The total experience with Bath Salts can last as long as eight hours with hallucinations and euphoria.
Acute effects can be chest pain, high blood pressure, pupil dilation, rapid heart rate and seizures.
If you’ve heard the term “dabbing”, did you know it is part of the drug culture – specifically associated with Hash Oil, an extracted cannabis product that may use any part of the marijuana plant to separate the resin from the cannabis plant.
Although its been around for decades, Hash Oil in the 70s had a concentration of about 30 percent. Today’s concentration is as high as 90 percent.

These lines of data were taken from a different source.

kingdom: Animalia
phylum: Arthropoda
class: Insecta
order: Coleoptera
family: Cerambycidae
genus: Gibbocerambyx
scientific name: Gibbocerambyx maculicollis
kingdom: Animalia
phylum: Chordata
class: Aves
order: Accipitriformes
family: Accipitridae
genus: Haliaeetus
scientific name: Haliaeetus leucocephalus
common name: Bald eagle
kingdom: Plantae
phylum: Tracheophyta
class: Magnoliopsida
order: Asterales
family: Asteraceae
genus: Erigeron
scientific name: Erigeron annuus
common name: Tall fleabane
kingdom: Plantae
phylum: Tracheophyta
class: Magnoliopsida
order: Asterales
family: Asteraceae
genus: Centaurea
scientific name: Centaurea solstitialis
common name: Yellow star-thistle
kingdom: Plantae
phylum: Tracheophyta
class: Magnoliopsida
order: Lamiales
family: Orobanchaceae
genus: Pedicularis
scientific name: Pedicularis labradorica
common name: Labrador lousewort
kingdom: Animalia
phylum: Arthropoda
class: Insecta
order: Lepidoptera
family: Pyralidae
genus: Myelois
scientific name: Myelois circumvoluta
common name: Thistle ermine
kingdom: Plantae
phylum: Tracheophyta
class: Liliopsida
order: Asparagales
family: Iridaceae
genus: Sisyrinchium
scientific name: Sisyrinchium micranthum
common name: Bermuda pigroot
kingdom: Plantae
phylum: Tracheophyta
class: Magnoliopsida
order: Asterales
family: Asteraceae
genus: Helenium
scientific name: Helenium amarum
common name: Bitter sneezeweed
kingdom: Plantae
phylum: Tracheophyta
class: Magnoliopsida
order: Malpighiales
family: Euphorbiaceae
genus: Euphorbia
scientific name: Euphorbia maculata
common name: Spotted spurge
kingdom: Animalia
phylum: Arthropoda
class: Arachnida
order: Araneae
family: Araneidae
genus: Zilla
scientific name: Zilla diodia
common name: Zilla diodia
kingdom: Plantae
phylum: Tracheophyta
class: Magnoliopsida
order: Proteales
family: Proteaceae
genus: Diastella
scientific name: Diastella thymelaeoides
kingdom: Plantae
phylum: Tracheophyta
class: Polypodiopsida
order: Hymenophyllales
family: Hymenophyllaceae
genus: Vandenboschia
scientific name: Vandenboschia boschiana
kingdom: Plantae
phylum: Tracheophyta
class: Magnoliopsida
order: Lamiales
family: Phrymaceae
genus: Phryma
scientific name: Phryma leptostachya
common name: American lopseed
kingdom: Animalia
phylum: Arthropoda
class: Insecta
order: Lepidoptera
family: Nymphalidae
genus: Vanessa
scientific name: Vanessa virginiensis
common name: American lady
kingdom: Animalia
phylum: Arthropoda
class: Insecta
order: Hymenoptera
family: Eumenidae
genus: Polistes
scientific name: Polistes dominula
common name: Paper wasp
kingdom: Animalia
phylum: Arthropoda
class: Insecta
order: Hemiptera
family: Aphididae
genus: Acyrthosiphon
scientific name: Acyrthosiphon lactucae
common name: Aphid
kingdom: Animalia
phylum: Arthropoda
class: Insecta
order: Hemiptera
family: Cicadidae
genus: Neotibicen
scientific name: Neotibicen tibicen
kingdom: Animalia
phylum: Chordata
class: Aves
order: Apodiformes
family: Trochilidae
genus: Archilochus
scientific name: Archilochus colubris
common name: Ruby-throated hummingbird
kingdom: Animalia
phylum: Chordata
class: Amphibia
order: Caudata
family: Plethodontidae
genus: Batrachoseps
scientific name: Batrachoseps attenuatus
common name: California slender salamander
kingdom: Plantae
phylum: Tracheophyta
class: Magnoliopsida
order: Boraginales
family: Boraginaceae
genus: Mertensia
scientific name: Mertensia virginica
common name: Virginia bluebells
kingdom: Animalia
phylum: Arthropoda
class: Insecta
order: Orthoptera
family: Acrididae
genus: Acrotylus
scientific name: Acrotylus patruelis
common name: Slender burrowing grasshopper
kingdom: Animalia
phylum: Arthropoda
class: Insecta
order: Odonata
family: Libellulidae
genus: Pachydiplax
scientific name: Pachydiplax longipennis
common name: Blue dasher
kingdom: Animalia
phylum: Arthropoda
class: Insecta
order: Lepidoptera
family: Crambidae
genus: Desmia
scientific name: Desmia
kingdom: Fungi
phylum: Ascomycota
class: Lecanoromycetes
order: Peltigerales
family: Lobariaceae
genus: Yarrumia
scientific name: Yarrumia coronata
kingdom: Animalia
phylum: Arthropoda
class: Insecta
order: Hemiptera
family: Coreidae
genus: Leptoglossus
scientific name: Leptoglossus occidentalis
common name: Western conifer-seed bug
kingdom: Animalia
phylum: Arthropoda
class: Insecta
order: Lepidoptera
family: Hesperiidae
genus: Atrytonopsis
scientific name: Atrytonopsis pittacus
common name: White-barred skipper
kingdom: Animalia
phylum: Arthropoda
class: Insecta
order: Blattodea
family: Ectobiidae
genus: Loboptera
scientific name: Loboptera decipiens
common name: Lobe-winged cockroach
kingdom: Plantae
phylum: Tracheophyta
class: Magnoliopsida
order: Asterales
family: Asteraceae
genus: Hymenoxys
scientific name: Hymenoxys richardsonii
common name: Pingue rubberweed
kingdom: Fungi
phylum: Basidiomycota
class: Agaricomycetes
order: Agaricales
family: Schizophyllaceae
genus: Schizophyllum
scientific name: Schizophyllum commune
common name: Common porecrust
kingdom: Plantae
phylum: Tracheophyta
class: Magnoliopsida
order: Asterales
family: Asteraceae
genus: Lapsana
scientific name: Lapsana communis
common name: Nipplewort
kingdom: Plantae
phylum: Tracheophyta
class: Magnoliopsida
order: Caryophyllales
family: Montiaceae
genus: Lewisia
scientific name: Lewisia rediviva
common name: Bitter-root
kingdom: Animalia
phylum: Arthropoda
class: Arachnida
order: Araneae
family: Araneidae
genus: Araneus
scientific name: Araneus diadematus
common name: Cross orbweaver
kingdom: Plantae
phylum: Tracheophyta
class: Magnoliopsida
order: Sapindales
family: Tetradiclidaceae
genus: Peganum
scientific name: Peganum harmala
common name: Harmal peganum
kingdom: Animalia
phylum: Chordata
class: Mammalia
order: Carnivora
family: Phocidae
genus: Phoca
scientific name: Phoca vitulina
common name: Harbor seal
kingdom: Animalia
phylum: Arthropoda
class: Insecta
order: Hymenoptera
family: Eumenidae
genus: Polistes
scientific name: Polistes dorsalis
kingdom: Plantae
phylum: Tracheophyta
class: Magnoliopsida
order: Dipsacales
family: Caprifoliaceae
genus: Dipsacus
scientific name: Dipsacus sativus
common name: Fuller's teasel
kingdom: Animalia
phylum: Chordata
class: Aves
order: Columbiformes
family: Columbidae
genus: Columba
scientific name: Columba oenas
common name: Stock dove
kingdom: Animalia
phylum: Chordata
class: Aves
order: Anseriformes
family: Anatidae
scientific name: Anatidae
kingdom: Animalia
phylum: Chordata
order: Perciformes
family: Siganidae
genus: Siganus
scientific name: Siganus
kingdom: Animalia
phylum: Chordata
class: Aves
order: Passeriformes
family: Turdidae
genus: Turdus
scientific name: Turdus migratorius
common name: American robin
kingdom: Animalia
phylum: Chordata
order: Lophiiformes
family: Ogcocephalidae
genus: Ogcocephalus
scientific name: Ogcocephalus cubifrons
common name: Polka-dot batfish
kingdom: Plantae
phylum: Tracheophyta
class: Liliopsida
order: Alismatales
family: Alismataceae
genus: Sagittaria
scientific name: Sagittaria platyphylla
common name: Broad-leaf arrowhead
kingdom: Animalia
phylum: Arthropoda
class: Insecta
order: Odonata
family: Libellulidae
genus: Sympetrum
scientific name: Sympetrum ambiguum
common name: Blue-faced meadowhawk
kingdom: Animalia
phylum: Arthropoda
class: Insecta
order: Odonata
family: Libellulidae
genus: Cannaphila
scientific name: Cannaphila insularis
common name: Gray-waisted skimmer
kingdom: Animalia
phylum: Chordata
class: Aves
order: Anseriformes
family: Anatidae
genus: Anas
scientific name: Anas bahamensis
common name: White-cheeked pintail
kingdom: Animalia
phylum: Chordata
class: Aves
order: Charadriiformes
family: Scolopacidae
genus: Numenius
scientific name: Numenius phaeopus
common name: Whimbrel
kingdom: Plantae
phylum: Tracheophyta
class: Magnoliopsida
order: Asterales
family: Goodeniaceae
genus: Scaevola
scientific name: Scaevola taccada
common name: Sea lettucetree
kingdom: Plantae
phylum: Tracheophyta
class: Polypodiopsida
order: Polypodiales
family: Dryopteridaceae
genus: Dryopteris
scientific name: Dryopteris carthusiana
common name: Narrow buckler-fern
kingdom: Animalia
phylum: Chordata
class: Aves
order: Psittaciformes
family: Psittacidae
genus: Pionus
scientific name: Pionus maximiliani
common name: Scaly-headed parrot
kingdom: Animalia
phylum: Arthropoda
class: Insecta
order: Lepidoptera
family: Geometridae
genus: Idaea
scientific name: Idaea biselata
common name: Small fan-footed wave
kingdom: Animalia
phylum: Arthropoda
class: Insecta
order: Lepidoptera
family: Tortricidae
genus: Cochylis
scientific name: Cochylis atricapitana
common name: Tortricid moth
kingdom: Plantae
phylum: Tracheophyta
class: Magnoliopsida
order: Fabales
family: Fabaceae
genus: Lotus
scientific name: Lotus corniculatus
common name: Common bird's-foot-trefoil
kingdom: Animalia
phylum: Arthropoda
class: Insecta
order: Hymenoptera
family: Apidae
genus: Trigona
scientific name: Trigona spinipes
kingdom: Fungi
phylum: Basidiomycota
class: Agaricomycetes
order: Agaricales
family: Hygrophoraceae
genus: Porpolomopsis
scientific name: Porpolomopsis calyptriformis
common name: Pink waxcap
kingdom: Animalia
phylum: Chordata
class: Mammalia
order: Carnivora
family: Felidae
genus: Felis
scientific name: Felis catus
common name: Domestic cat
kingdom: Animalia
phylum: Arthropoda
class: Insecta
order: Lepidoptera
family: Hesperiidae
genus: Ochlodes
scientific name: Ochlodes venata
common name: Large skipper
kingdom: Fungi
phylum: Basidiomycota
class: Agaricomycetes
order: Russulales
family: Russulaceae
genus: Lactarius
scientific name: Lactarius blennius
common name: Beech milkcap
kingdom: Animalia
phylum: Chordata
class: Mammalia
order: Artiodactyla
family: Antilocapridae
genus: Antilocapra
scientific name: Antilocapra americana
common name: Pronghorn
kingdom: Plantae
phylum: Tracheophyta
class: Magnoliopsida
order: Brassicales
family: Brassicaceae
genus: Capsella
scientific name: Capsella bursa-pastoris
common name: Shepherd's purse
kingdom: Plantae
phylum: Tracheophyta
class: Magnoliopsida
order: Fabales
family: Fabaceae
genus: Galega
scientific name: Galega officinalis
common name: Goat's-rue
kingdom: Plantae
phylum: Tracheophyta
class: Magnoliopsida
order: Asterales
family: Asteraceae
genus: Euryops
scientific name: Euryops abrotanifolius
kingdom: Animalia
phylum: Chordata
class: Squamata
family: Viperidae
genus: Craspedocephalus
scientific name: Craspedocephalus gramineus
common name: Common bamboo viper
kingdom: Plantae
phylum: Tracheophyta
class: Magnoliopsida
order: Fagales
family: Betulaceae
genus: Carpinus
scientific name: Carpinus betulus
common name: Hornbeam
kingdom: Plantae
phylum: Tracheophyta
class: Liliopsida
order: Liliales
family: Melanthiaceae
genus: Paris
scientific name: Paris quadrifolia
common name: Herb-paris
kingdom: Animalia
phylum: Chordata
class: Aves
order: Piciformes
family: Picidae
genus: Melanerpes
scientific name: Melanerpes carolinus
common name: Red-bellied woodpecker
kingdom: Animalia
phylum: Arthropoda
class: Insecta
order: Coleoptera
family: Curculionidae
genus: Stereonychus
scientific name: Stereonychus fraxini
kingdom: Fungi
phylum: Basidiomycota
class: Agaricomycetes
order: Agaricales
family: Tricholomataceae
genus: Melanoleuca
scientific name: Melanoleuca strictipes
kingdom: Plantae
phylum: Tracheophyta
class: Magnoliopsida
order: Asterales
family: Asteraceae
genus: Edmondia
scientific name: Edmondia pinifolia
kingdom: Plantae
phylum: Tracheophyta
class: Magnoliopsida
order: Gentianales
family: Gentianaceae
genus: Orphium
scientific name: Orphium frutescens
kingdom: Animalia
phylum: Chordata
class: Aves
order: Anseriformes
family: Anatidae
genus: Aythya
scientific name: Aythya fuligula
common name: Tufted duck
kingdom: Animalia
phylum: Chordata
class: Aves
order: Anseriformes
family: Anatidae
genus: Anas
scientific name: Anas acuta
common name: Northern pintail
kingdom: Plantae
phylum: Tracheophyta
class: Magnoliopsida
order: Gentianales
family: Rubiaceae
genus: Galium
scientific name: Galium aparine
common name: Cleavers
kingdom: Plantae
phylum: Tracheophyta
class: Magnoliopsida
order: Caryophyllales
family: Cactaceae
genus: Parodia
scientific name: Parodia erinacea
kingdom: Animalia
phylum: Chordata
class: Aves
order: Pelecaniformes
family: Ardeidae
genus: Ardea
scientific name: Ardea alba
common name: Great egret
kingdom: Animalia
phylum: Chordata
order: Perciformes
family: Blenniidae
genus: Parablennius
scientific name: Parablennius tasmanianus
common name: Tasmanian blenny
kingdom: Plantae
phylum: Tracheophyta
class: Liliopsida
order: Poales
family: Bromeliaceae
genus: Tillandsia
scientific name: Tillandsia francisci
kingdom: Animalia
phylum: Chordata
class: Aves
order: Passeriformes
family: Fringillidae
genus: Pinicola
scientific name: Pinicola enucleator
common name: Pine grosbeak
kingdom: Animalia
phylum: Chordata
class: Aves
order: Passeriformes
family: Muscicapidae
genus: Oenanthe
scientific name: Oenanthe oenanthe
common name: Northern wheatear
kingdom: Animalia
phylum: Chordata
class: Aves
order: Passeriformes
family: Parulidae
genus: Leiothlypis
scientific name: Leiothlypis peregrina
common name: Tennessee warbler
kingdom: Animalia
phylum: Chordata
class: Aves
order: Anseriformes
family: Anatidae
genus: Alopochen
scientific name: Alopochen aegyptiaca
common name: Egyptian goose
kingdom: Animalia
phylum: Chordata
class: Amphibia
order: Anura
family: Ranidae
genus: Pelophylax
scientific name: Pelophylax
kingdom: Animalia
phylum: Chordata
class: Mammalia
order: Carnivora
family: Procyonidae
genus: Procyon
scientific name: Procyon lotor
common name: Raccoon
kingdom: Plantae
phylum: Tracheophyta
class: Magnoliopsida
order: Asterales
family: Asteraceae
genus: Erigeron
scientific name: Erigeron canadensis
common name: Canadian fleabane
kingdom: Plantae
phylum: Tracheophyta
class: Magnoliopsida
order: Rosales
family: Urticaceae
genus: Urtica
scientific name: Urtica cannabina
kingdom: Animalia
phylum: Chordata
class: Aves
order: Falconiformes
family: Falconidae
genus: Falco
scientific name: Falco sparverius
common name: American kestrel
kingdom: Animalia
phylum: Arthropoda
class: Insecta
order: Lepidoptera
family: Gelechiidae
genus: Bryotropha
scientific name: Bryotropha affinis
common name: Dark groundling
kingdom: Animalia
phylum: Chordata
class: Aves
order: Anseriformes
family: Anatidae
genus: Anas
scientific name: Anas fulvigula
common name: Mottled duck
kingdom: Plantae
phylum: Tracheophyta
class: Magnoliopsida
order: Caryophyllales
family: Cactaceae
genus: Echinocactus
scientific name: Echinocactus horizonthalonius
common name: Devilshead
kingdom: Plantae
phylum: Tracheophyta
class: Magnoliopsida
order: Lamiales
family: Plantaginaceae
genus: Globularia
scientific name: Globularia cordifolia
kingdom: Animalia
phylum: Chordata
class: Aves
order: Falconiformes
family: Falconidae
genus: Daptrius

Electronic cigarettes are the favorite form of smoking Hash Oil for today’s teens, although they may ingest it or use a glass water pipe and hollow tube, called a ‘nail’, heating it with a blowtorch to inhale it.
Because the extraction process requires the use of some kind of solvent like butane or ethanol, residues of those compounds are frequently found in Hash Oil. And just like the cocaine dealers in the 80s ‘cut’ their product with other substances to make their stash larger and more profitable, Hash Oil dealers are doing the same thing, but at the risk of explosion, fire or death since the cutting agents are all flammable.
Spice or K2
K2 and Spice were linked to more than 160 cases of severe bleeding and four deaths in Illinois between March and June of 2018. In August, more than 100 people overdosed in a New Haven, Conn. park within a two-day period.
Between 2010 and 2011, their use jumped by 240 percent.
These two compounds are synthetic (lab made) cannabinoids. They’re made from dried plant materials and then sprayed with mind-altering chemicals. Some may call it ‘fake weed,” but in reality, it is not.
What is in these compounds in nowhere near related to THC, the active ingredient in marijuana and are up to 100 times more potent than THC.
Its hard to even know what exactly is in these products and they can have a mixture of any number of chemicals so even the Designer Drug Research Unit of the National Institute on Drug Abuse says its anyone's guess.
Recently, the Thermopolis Police Department and Mortimore Ambulance Service have been at the high school for cases of students having issues such as seizures. Reports indicated one student was life flighted out to another hospital.
Because the calls revolve around minors, no information can be released as to who they are or what the specific issues are.
According to Thermopolis Police Chief Julie Mathews, “We have no definitive source of the problem at this time. We do encourage anyone with any kind of information to please come forward.”
Mathews said it is an ongoing, active investigation and her department is very aware and very concerned about the situation.
For parents who may be worried their student may be partaking of some of these drugs, or any other drug for that matter, home test kits are available online from Walgreens, Walmart and even Amazon.
The home test kits run about $30, and while they may not catch every drug (K2 and Spice are generally not on the list), they are quite sensitive and for the most part, very accurate.